DIRECTIONS => Each record should be written out exactly as given.

(Data entries)
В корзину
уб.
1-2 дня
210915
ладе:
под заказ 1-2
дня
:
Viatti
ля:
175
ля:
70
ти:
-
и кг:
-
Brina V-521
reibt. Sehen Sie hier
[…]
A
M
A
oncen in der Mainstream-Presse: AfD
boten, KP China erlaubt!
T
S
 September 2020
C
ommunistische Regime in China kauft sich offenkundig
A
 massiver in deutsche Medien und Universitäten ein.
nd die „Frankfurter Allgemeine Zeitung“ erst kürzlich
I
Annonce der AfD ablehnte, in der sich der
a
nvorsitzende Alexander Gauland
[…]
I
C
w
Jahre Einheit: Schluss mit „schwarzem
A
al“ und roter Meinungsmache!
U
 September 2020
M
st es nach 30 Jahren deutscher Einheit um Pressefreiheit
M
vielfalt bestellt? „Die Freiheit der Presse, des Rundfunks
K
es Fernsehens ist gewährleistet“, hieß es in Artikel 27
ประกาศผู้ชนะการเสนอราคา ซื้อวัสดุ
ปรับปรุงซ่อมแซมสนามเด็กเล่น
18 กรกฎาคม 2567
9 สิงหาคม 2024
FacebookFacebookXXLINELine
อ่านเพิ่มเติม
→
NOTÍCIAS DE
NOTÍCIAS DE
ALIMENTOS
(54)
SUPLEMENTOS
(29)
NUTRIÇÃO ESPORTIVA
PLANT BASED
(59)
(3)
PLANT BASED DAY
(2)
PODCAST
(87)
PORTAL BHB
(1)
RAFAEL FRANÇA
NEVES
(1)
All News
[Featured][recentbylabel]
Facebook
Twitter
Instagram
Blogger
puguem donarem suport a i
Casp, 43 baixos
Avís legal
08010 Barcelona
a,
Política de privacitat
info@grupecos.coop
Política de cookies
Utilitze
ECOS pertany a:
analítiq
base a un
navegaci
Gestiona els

EXPECTED ANSWER =>
В корзину
уб.
1-2 дня
210915
ладе:
под заказ 1-2
дня
:
Viatti
ля:
175
ля:
70
ти:
-
и кг:
-
Brina V-521
reibt. Sehen Sie hier
[…]
A
M
A
oncen in der Mainstream-Presse: AfD
boten, KP China erlaubt!
T
S
 September 2020
C
ommunistische Regime in China kauft sich offenkundig
A
 massiver in deutsche Medien und Universitäten ein.
nd die „Frankfurter Allgemeine Zeitung“ erst kürzlich
I
Annonce der AfD ablehnte, in der sich der
a
nvorsitzende Alexander Gauland
[…]
I
C
w
Jahre Einheit: Schluss mit „schwarzem
A
al“ und roter Meinungsmache!
U
 September 2020
M
st es nach 30 Jahren deutscher Einheit um Pressefreiheit
M
vielfalt bestellt? „Die Freiheit der Presse, des Rundfunks
K
es Fernsehens ist gewährleistet“, hieß es in Artikel 27
ประกาศผู้ชนะการเสนอราคา ซื้อวัสดุ
ปรับปรุงซ่อมแซมสนามเด็กเล่น
18 กรกฎาคม 2567
9 สิงหาคม 2024
FacebookFacebookXXLINELine
อ่านเพิ่มเติม
→
NOTÍCIAS DE
NOTÍCIAS DE
ALIMENTOS
(54)
SUPLEMENTOS
(29)
NUTRIÇÃO ESPORTIVA
PLANT BASED
(59)
(3)
PLANT BASED DAY
(2)
PODCAST
(87)
PORTAL BHB
(1)
RAFAEL FRANÇA
NEVES
(1)
All News
[Featured][recentbylabel]
Facebook
Twitter
Instagram
Blogger
puguem donarem suport a i
Casp, 43 baixos
Avís legal
08010 Barcelona
a,
Política de privacitat
info@grupecos.coop
Política de cookies
Utilitze
ECOS pertany a:
analítiq
base a un
navegaci
Gestiona els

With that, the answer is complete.